Intuition for excision

Question

I am studying Algebraic Topology from Hatcher. In Chapter 2 Hatcher has a section on Excision which states that for triples $(X,U,A)$ where $A\subset U\subset X$ and $A\subset X$ is closed and $U\subset X$ is open we have that $H_n(X,U)\cong H_n(X\setminus A, U\setminus A)$.

I would like to know if there is any geometric intuition for the above. I have heard that $H_n(X,U)$ could be thought of as cycles away from the open set $U$, and since $A$ is contained in $U$, we might as well excise $A$ from $X$ and get the same result. Is there a better interpretation?

Answer 1

In good cases, $H_*(X,A)$ is $\bar H_*(X/A)$, the (reduced) homology of the space obtained from X by contracting A to a point, so it does not really matter what's inside A.

Of course, this is not true always and so on, but it gives a very reasonable explanation of what relative homology is and why excision works.

Answer 2

I like to think of it this way. First, rewrite the formula as $H_n(A\cup B,A) \approx H_n(B,A\cap B)$, which holds when $X = A\cup B = \text{int}(A)\cup\text{int}(B)$. (To relate this to Hatcher's form, let $B = X-Z$.)

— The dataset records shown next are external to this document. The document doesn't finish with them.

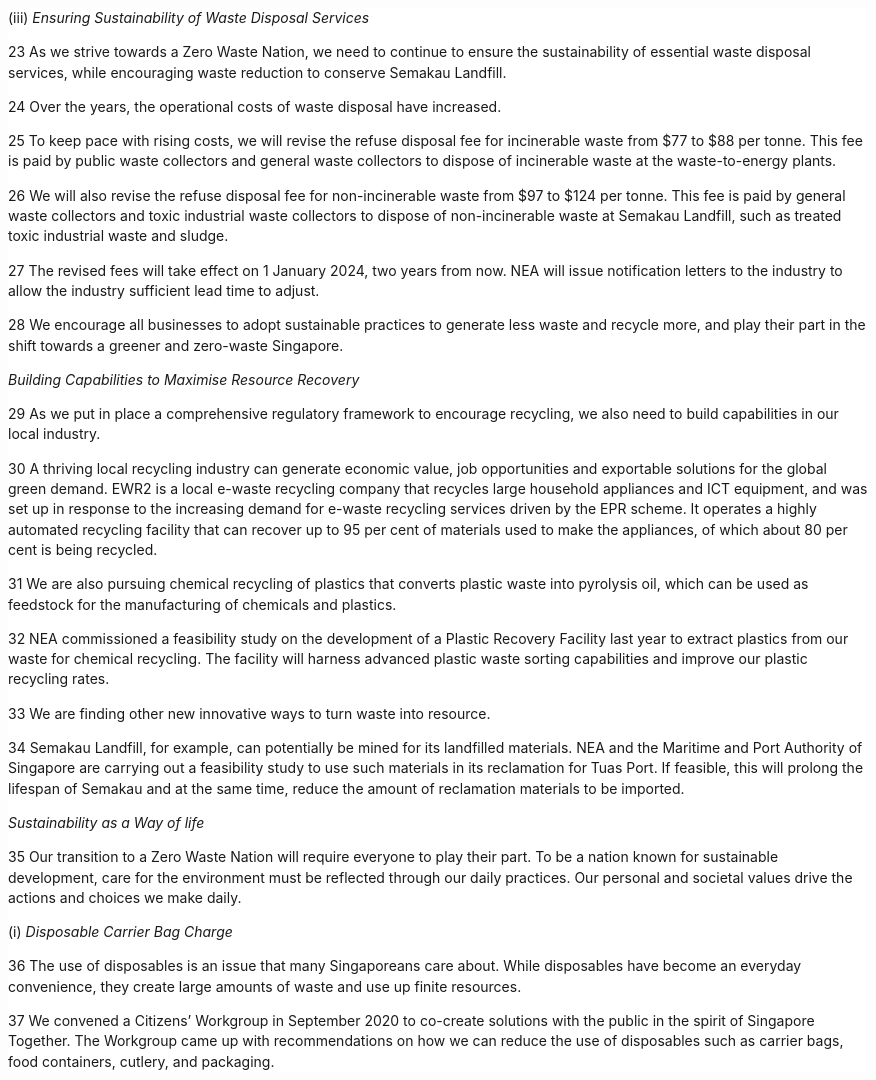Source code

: (iii) _Ensuring Sustainability of Waste Disposal Services_

23	As we strive towards a Zero Waste Nation, we need to continue to ensure the sustainability of essential waste disposal services, while encouraging waste reduction to conserve Semakau Landfill. 

24	Over the years, the operational costs of waste disposal have increased. 

25	To keep pace with rising costs, we will revise the refuse disposal fee for incinerable waste from $77 to $88 per tonne. This fee is paid by public waste collectors and general waste collectors to dispose of incinerable waste at the waste-to-energy plants.

26	We will also revise the refuse disposal fee for non-incinerable waste from $97 to $124 per tonne. This fee is paid by general waste collectors and toxic industrial waste collectors to dispose of non-incinerable waste at Semakau Landfill, such as treated toxic industrial waste and sludge.

27	The revised fees will take effect on 1 January 2024, two years from now. NEA will issue notification letters to the industry to allow the industry sufficient lead time to adjust. 

28	We encourage all businesses to adopt sustainable practices to generate less waste and recycle more, and play their part in the shift towards a greener and zero-waste Singapore.  

_Building Capabilities to Maximise Resource Recovery_

29	As we put in place a comprehensive regulatory framework to encourage recycling, we also need to build capabilities in our local industry. 

30	A thriving local recycling industry can generate economic value, job opportunities and exportable solutions for the global green demand. EWR2 is a local e-waste recycling company that recycles large household appliances and ICT equipment, and was set up in response to the increasing demand for e-waste recycling services driven by the EPR scheme. It operates a highly automated recycling facility that can recover up to 95 per cent of materials used to make the appliances, of which about 80 per cent is being recycled. 

31	We are also pursuing chemical recycling of plastics that converts plastic waste into pyrolysis oil, which can be used as feedstock for the manufacturing of chemicals and plastics. 

32	NEA commissioned a feasibility study on the development of a Plastic Recovery Facility last year to extract plastics from our waste for chemical recycling. The facility will harness advanced plastic waste sorting capabilities and improve our plastic recycling rates. 

33	We are finding other new innovative ways to turn waste into resource. 

34	Semakau Landfill, for example, can potentially be mined for its landfilled materials. NEA and the Maritime and Port Authority of Singapore are carrying out a feasibility study to use such materials in its reclamation for Tuas Port. If feasible, this will prolong the lifespan of Semakau and at the same time, reduce the amount of reclamation materials to be imported.

_Sustainability as a Way of life_

35	Our transition to a Zero Waste Nation will require everyone to play their part. To be a nation known for sustainable development, care for the environment must be reflected through our daily practices. Our personal and societal values drive the actions and choices we make daily.

(i) _Disposable Carrier Bag Charge_

36	The use of disposables is an issue that many Singaporeans care about. While disposables have become an everyday convenience, they create large amounts of waste and use up finite resources.  

37	We convened a Citizens’ Workgroup in September 2020 to co-create solutions with the public in the spirit of Singapore Together. The Workgroup came up with recommendations on how we can reduce the use of disposables such as carrier bags, food containers, cutlery, and packaging.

The intuition is that stuff in $A$ gets ignored in $H_n(X,A)$, so it doesn't matter if we cut part of $A$ out. This works well for chains composed of "small" simplicies, which all belong either to $A$ or to $B$. Notation: $C_n(A+B)$ consists of chains made up of such simplicies. The diagram below shows a bunch of "small" simplicies.

But if a chain contains "large" simplicies, which don't lie entirely in $A$ or $B$, then we have a problem. Solution: use barycentric subdivision to replace the "large" simplicies with "small" simplicies:

It may be necessary to repeat barycentric subdivision several times to obtain "small enough" vertices, as illustrated in this diagram:

The formal proof uses a chain homotopy, showing that $C_n(A+B)$ gives the same homology as $C_n(A\cup B)$.